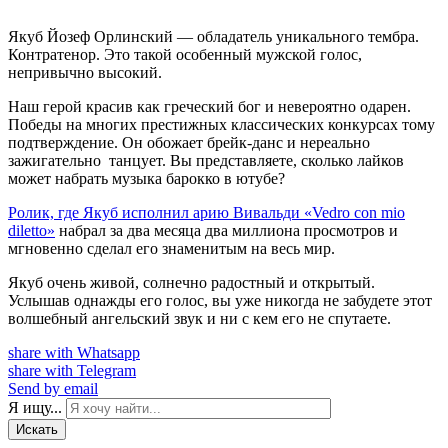
Якуб Йозеф Орлинский — обладатель уникального тембра.
Контратенор. Это такой особенный мужской голос,
непривычно высокий.
Наш герой красив как греческий бог и невероятно одарен.
Победы на многих престижных классических конкурсах тому
подтверждение. Он обожает брейк-данс и нереально
зажигательно танцует. Вы представляете, сколько лайков
может набрать музыка барокко в ютубе?
Ролик, где Якуб исполнил арию Вивальди «Vedro con mio
diletto»
набрал за два месяца два миллиона просмотров и
мгновенно сделал его знаменитым на весь мир.
Якуб очень живой, солнечно радостный и открытый.
Услышав однажды его голос, вы уже никогда не забудете этот
волшебный ангельский звук и ни с кем его не спутаете.
share with Whatsapp
share with Telegram
Send by email
Я ищу...
Искать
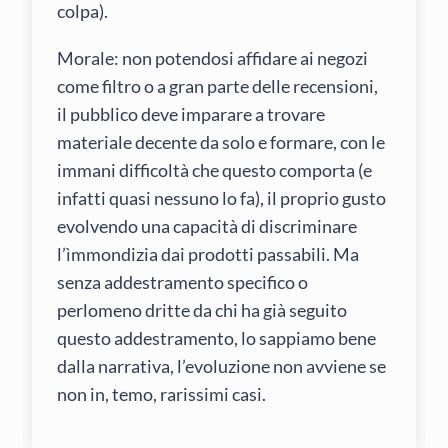
colpa).
Morale: non potendosi affidare ai negozi
come filtro o a gran parte delle recensioni,
il pubblico deve imparare a trovare
materiale decente da solo e formare, con le
immani difficoltà che questo comporta (e
infatti quasi nessuno lo fa), il proprio gusto
evolvendo una capacità di discriminare
l’ìmmondizia dai prodotti passabili. Ma
senza addestramento specifico o
perlomeno dritte da chi ha già seguito
questo addestramento, lo sappiamo bene
dalla narrativa, l’evoluzione non avviene se
non in, temo, rarissimi casi.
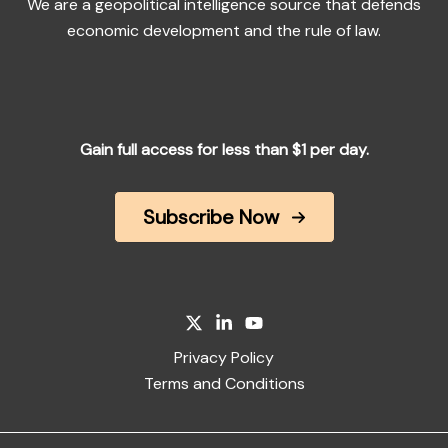
We are a geopolitical intelligence source that defends
economic development and the rule of law.
Gain full access for less than $1 per day.
Subscribe Now
Privacy Policy
Terms and Conditions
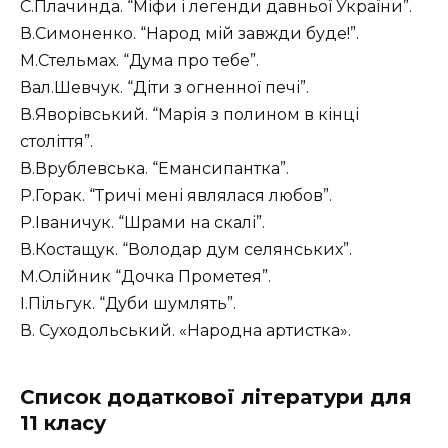
С.Плачинда. “Міфи і легенди давньої України”.
В.Симоненко. “Народ мій завжди буде!”.
М.Стельмах. “Дума про тебе”.
Вал.Шевчук. “Діти з огненної печі”.
В.Яворівський. “Марія з полином в кінці
століття”.
В.Врублевська. “Емансипантка”.
Р.Горак. “Тричі мені являлася любов”.
Р.Іваничук. “Шрами на скалі”.
В.Костащук. “Володар дум селянських”.
М.Олійник “Дочка Прометея”.
І.Пільгук. “Дуби шумлять”.
В. Суходольський. «Народна артистка».
Список додаткової літератури для
11 класу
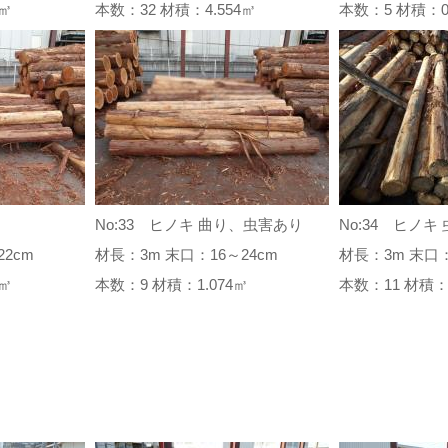
74㎥
本数：32 材積：4.554㎥
本数：5 材積：
No:33 ヒノキ 曲り、虫害あり
No:34 ヒノキ
2cm
材長：3m 末口：16～24cm
材長：3m 末口：
69㎥
本数：9 材積：1.074㎥
本数：11 材積：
- - - -
● **TO-DO ITEM**:
Convert every line of text read from the pages in the listing above into a Markdown table with the columns No. and Text line. Leave out blank lines and the pictures.

● **OUTPUT**:
| No. | Text line |
|---|---|
| 1 | Якуб Йозеф Орлинский — обладатель уникального тембра. |
| 2 | Контратенор. Это такой особенный мужской голос, |
| 3 | непривычно высокий. |
| 4 | Наш герой красив как греческий бог и невероятно одарен. |
| 5 | Победы на многих престижных классических конкурсах тому |
| 6 | подтверждение. Он обожает брейк-данс и нереально |
| 7 | зажигательно танцует. Вы представляете, сколько лайков |
| 8 | может набрать музыка барокко в ютубе? |
| 9 | Ролик, где Якуб исполнил арию Вивальди «Vedro con mio |
| 10 | diletto» |
| 11 | набрал за два месяца два миллиона просмотров и |
| 12 | мгновенно сделал его знаменитым на весь мир. |
| 13 | Якуб очень живой, солнечно радостный и открытый. |
| 14 | Услышав однажды его голос, вы уже никогда не забудете этот |
| 15 | волшебный ангельский звук и ни с кем его не спутаете. |
| 16 | share with Whatsapp |
| 17 | share with Telegram |
| 18 | Send by email |
| 19 | Я ищу... |
| 20 | Искать |
| 21 | colpa). |
| 22 | Morale: non potendosi affidare ai negozi |
| 23 | come filtro o a gran parte delle recensioni, |
| 24 | il pubblico deve imparare a trovare |
| 25 | materiale decente da solo e formare, con le |
| 26 | immani difficoltà che questo comporta (e |
| 27 | infatti quasi nessuno lo fa), il proprio gusto |
| 28 | evolvendo una capacità di discriminare |
| 29 | l’ìmmondizia dai prodotti passabili. Ma |
| 30 | senza addestramento specifico o |
| 31 | perlomeno dritte da chi ha già seguito |
| 32 | questo addestramento, lo sappiamo bene |
| 33 | dalla narrativa, l’evoluzione non avviene se |
| 34 | non in, temo, rarissimi casi. |
| 35 | We are a geopolitical intelligence source that defends |
| 36 | economic development and the rule of law. |
| 37 | Gain full access for less than $1 per day. |
| 38 | Subscribe Now |
| 39 | Privacy Policy |
| 40 | Terms and Conditions |
| 41 | С.Плачинда. “Міфи і легенди давньої України”. |
| 42 | В.Симоненко. “Народ мій завжди буде!”. |
| 43 | М.Стельмах. “Дума про тебе”. |
| 44 | Вал.Шевчук. “Діти з огненної печі”. |
| 45 | В.Яворівський. “Марія з полином в кінці |
| 46 | століття”. |
| 47 | В.Врублевська. “Емансипантка”. |
| 48 | Р.Горак. “Тричі мені являлася любов”. |
| 49 | Р.Іваничук. “Шрами на скалі”. |
| 50 | В.Костащук. “Володар дум селянських”. |
| 51 | М.Олійник “Дочка Прометея”. |
| 52 | І.Пільгук. “Дуби шумлять”. |
| 53 | В. Суходольський. «Народна артистка». |
| 54 | Список додаткової літератури для |
| 55 | 11 класу |
| 56 | 74㎥ |
| 57 | 本数：32 材積：4.554㎥ |
| 58 | 本数：5 材積： |
| 59 | No:33 ヒノキ 曲り、虫害あり |
| 60 | No:34 ヒノキ |
| 61 | 2cm |
| 62 | 材長：3m 末口：16～24cm |
| 63 | 材長：3m 末口： |
| 64 | 69㎥ |
| 65 | 本数：9 材積：1.074㎥ |
| 66 | 本数：11 材積： |